週刊誌コラム

週刊新潮「タワークレーン」

泥棒容疑も かけられた 絵師の雪旦

 天保5年(1834)年に出版された『江戸名所図会(えどめいしょずえ)』は画期的な江戸のガイドブックとしてベストセラーになった。辛口の評論家でもあった滝沢馬琴(たきざわばきん)が「その秘密は挿絵にある。江戸まで旅のできない婦女子にとってこれほど楽しめるものはない」と絶賛した。

 『江戸名所図会』の平村(たいらむら)(いまの日野市南平)の項に「平村平惟盛(たいらこれもり)古墳」の挿絵がある。「文永8年(1271)」と刻まれた板碑を僧体の男が熱心にスケッチしている。これが絵師の長谷川雪旦(はせがわせつたん)の自画像らしい。かたわらでこれを見守る旅装の男も描かれていて、著者の斎藤幸孝(さいとうゆきたか)だという。

 『江戸名所図会』は、都心の雉子町(きじちょう)(千代田区神田小川町あたり)で名主を務める斎藤幸雄、幸孝、幸成の3代が書き継いで完成した労作だった。その挿絵のなかに幸孝と雪旦が連れ立って現地取材をしている姿が時折出てくるのが興味深い。

 江戸研究家の三田村鳶魚(みたむらえんぎょ)が「捕物の話」のなかで、雪旦の仕事振りを伝える面白いエピソードを残している。

 江戸時代の後期、水道橋(現・文京区)際に守山という鰻の料理屋があった。ある晩、そこに盗賊が入った。調べると、前の日に僧体の男が独酌で御茶ノ水を眺めながら長いこと絵を描いていた。盗みに入る下調べの疑いもある。これが雪旦で、気の早い目明しが雪旦の知人である国学者の前田夏蔭(まえだなつかげ)に様子を聞いた。

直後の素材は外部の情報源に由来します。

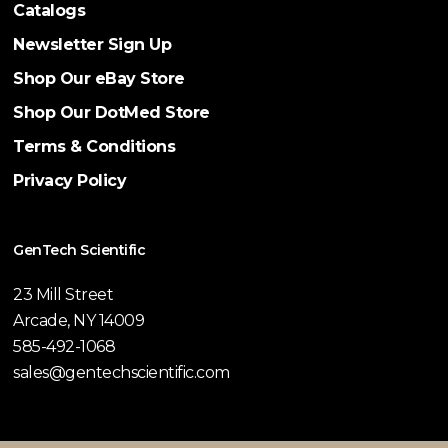
Catalogs
Newsletter Sign Up
Shop Our eBay Store
Shop Our DotMed Store
Terms & Conditions
Privacy Policy
GenTech Scientific
23 Mill Street
Arcade, NY 14009
585-492-1068
sales@gentechscientific.com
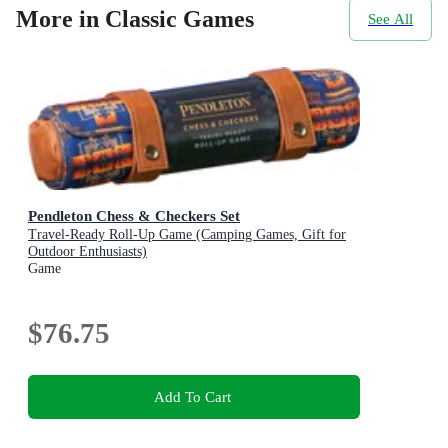
More in Classic Games
See All
Pendleton Chess & Checkers Set
Travel-Ready Roll-Up Game (Camping Games, Gift for
Outdoor Enthusiasts)
Game
$76.75
Add To Cart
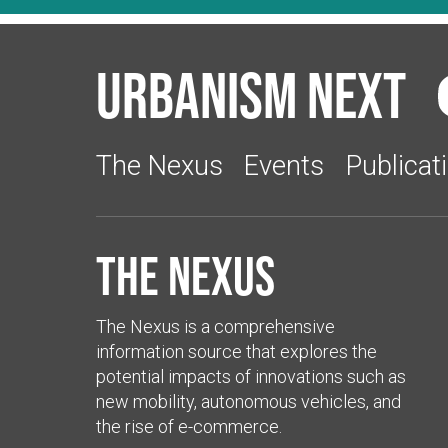
Urbanism Next
The Nexus
Events
Publicat
The Nexus
The Nexus is a comprehensive
information source that explores the
potential impacts of innovations such as
new mobility, autonomous vehicles, and
the rise of e-commerce.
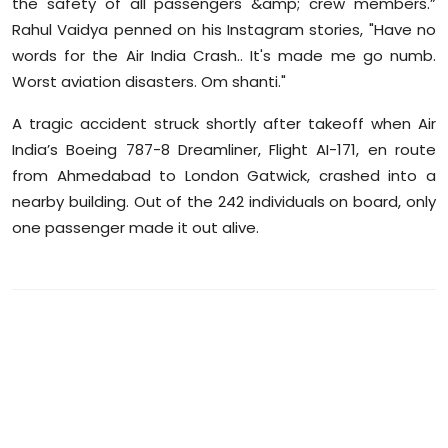
the safety of all passengers &amp; crew members.”
Rahul Vaidya penned on his Instagram stories, "Have no
words for the Air India Crash.. It's made me go numb.
Worst aviation disasters. Om shanti."
A tragic accident struck shortly after takeoff when Air
India’s Boeing 787-8 Dreamliner, Flight AI-171, en route
from Ahmedabad to London Gatwick, crashed into a
nearby building. Out of the 242 individuals on board, only
one passenger made it out alive.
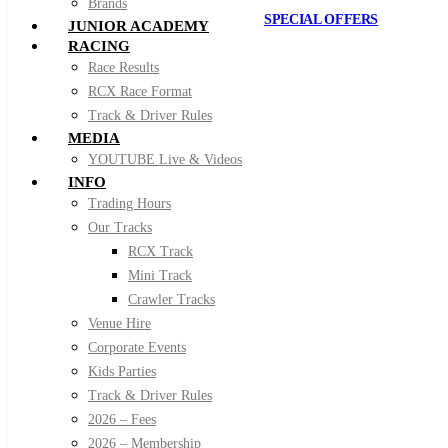
Brands
SPECIAL OFFERS
JUNIOR ACADEMY
RACING
Race Results
RCX Race Format
Track & Driver Rules
MEDIA
YOUTUBE Live & Videos
INFO
Trading Hours
Our Tracks
RCX Track
Mini Track
Crawler Tracks
Venue Hire
Corporate Events
Kids Parties
Track & Driver Rules
2026 – Fees
2026 – Membership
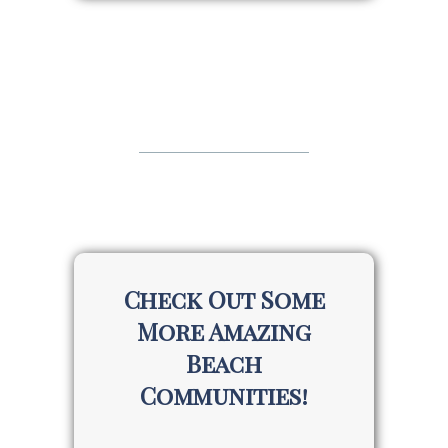
Check Out Some
More Amazing
Beach
Communities!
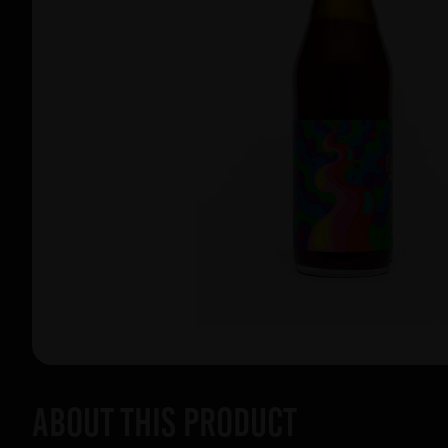
About this product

 奉行所の役人にも弟子の多い夏蔭は「あの雪旦を知らんのか」と叱りつけたので目明しは恐縮して引き下がったというのである。どうやら、その風体と夢中な仕事振りが誤解を招きやすかったようだ。

 天保14年(1843)に他界した雪旦は浅草の幸龍寺に葬られた。幸龍寺は関東大震災で被災、昭和2年に烏山寺町の世田谷区北烏山5-8-1に移転した。